Era una trappola mortale, nella quale Arialdo purtroppo cadde: uscito dalla città venne tradito da un prete di S. Vittore all'Olmo, vicino a Milano, e catturato dalle guardie di Donna Oliva, nipote di Guido, che lo portarono per interrogarlo nel castello di Arona, sul Lago Maggiore.

Da qui Arialdo fu successivamente portato su un'isola del lago, dove, secondo il suo biografo Andrea di Strumi, egli fu torturato orrendamente da due chierici, i quali lo mutilarono delle orecchie, naso, occhi, mano destra, piedi, genitali e lingua, ed, una volta morto, lo gettarono nel lago, appesantito da alcuni massi. Era il 26 Giugno 1066.

L'anno seguente (1067) il corpo fu ritrovato, secondo la leggenda, intatto (cioè non ancora decomposto), e Arialdo fu proclamato santo da Alessandro II, che, nel contempo, aveva provveduto a scomunicare Guido da Velate.

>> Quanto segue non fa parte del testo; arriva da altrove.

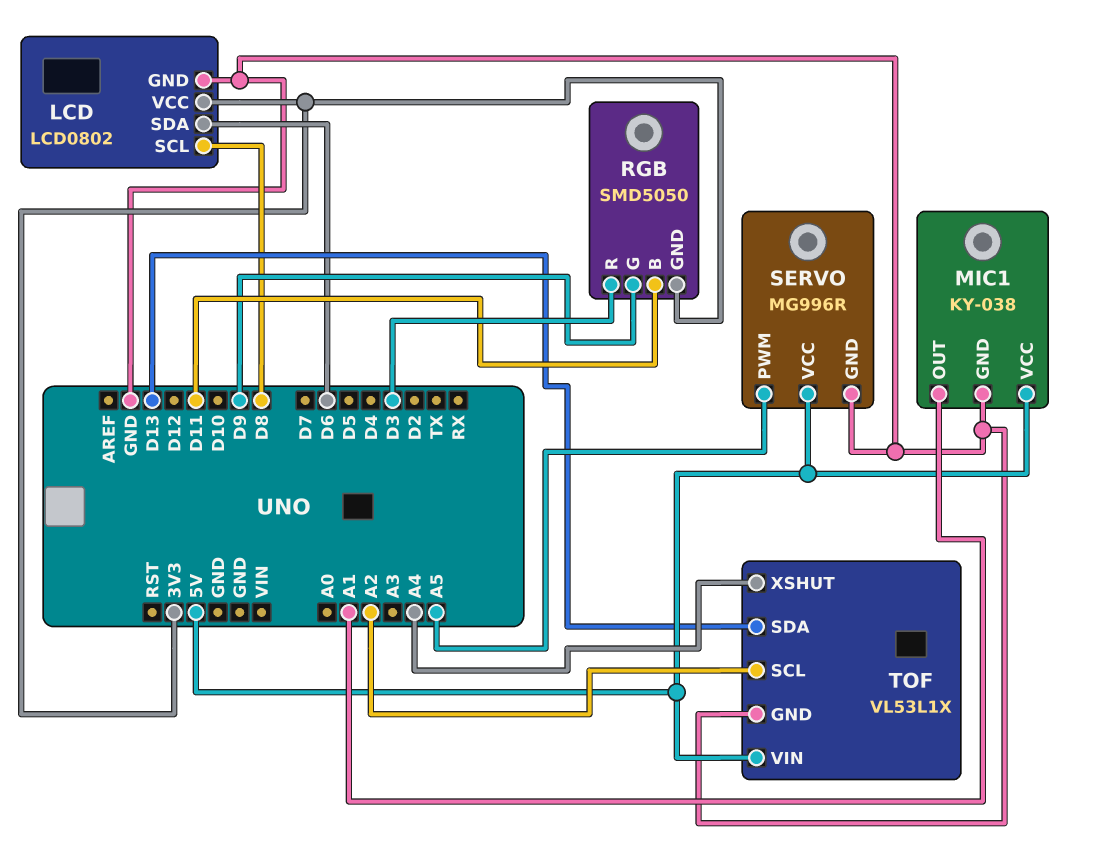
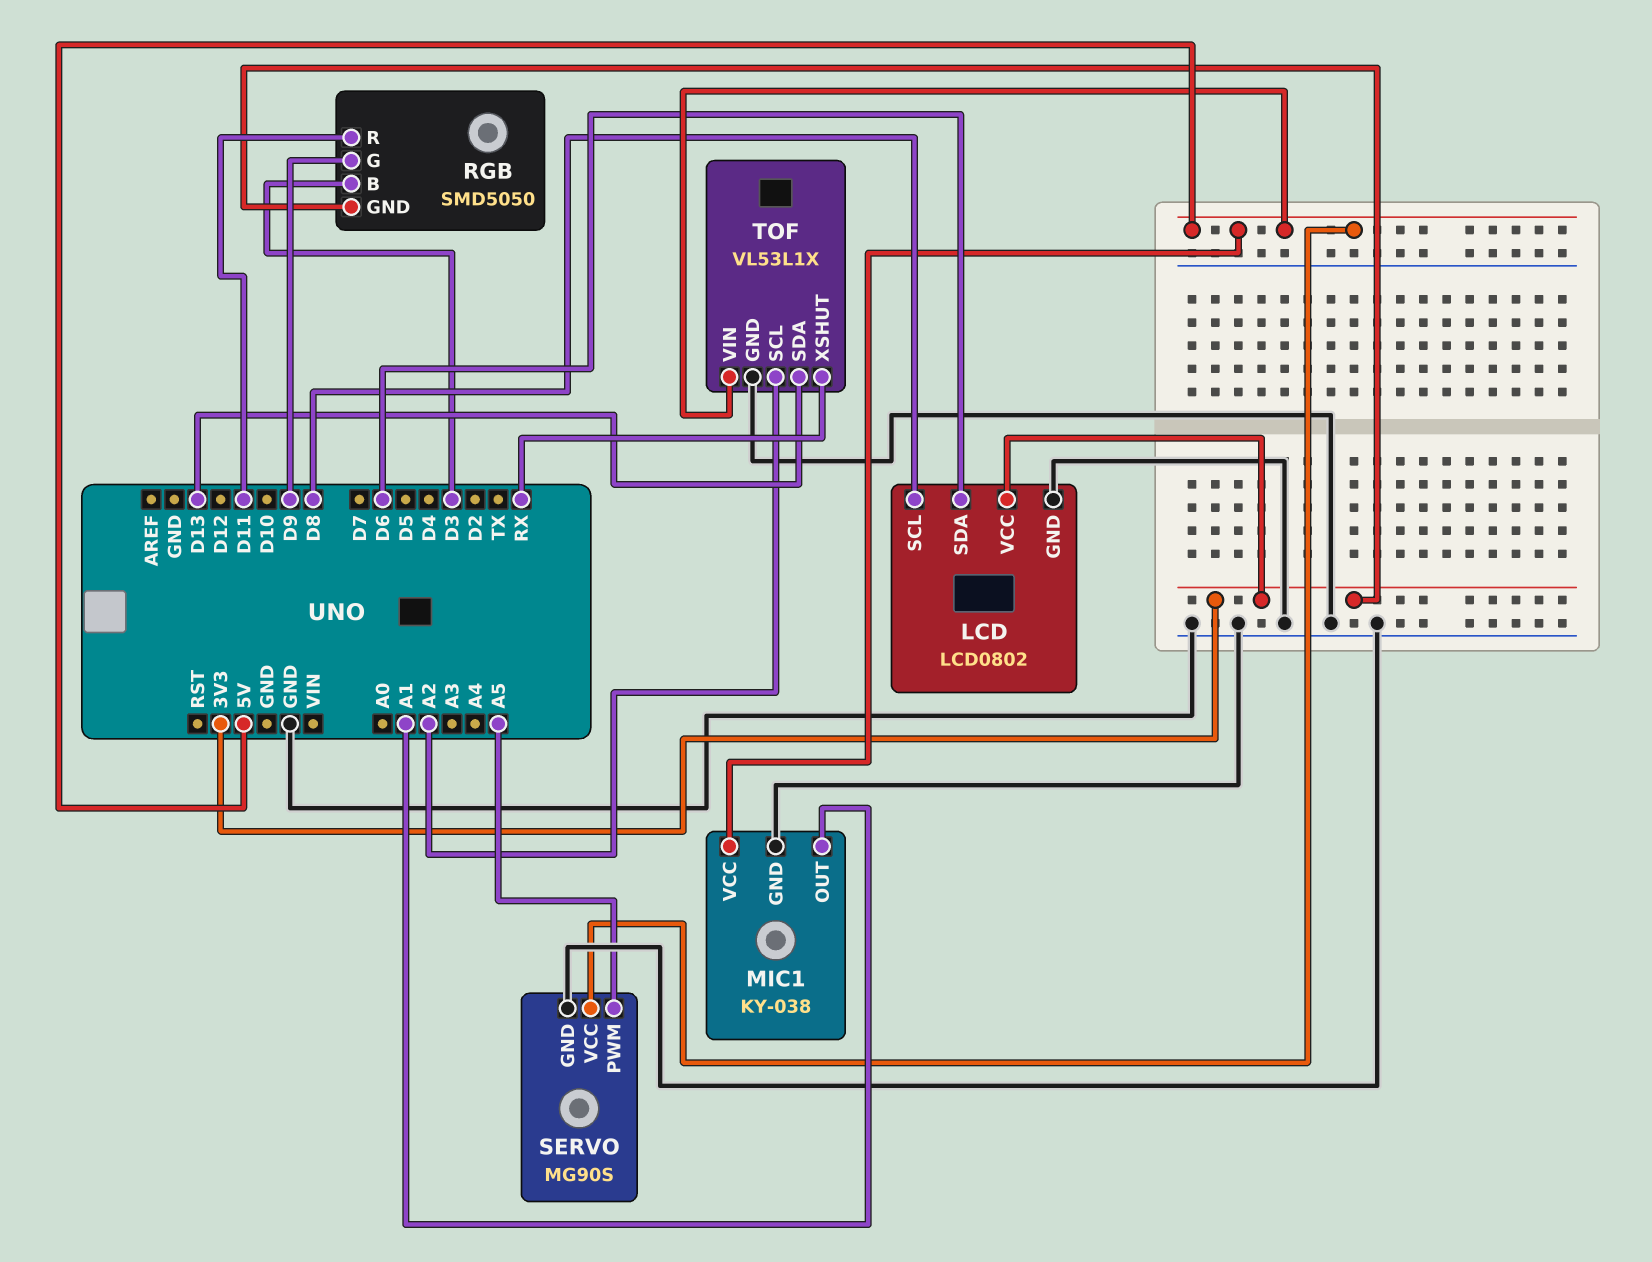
RGB pin B: D11 -> D3
RGB pin R: D3 -> D11
SERVO: MG996R -> MG90S
TOF pin XSHUT: A4 -> RX

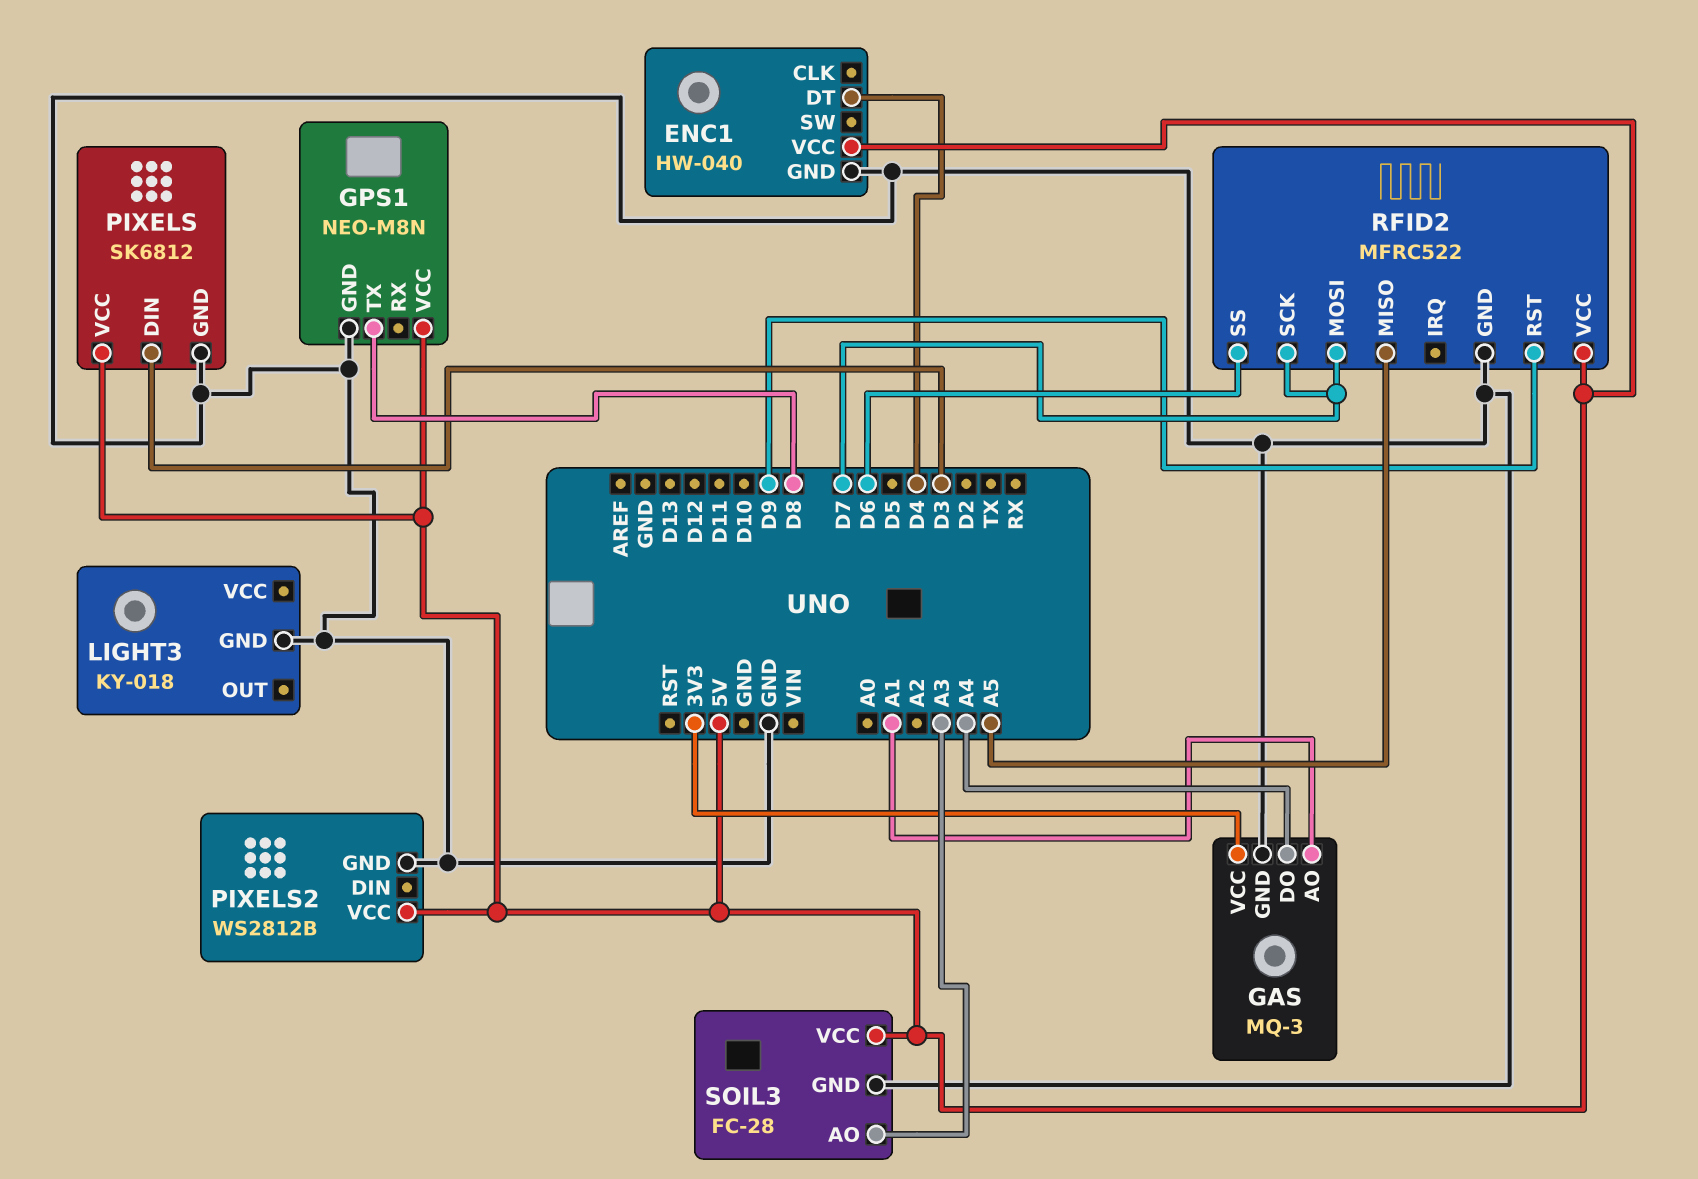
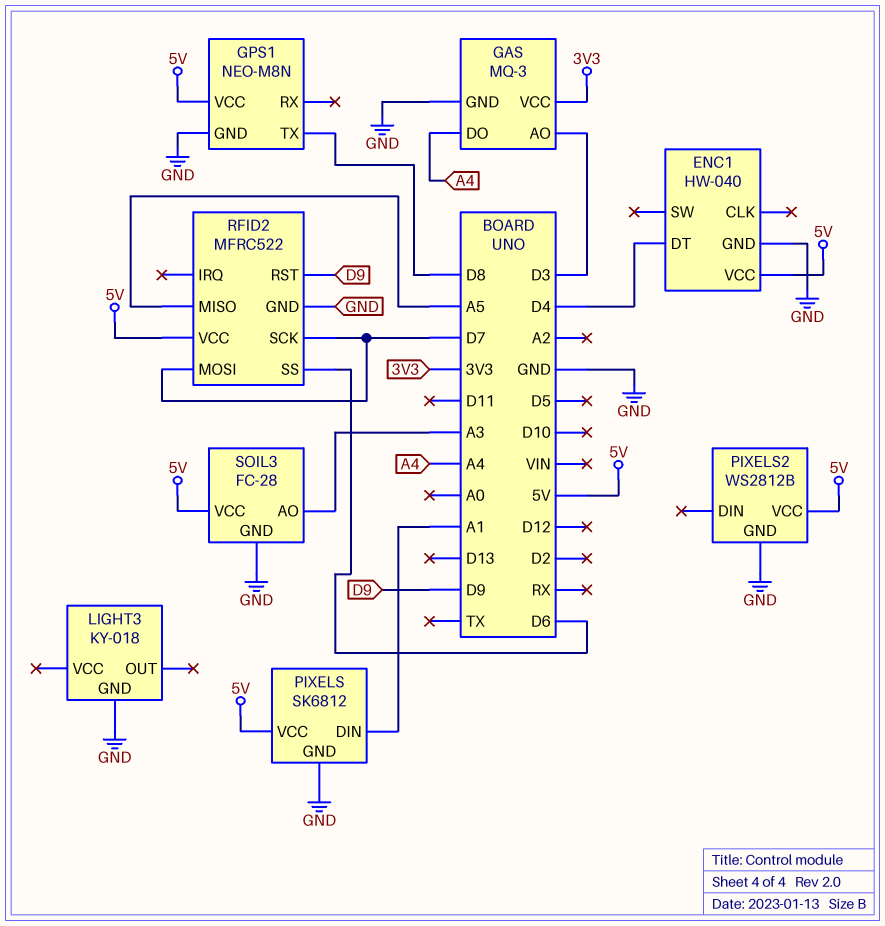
GAS pin AO: A1 -> D3
PIXELS pin DIN: D3 -> A1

Erlembaldo proseguì la lotta dei p. contro i partigiani di Guido, che riuscirono nel 1071, alla morte di quest'ultimo, a far eleggere arcivescovo Goffredo da Castiglione, al quale Erlembaldo contrappose Attone, subito riconosciuto dal nuovo papa, il famoso San Gregorio VII (1073-1085), che oltretutto scomunicò Goffredo nel 1075. Nei tumulti che ne seguirono Erlembaldo fu assassinato e, secondo alcuni autori, anch'egli, come Arialdo, fu in seguito, canonizzato.

Dopo la morte di Erlembaldo e successivamente di Gregorio VII nel 1085, la p. esaurì la sua forza riformatrice. Già nel 1089, Papa Urbano II (1088-1099) (quello della I crociata), diede un colpo mortale ad un punto irrinunciabile dei p. e dai papi, loro alleati, affermando, in altre parole, che i sacramenti impartiti da preti simoniaci o corrotti erano ugualmente validi.

La p. degenerò sempre più assumendo connotati manichei (forse da questo deriva la confusione con i catari) e finì per essere perfino perseguitata come setta eretica da Papa Lucio III (1181-1185) nel 1185.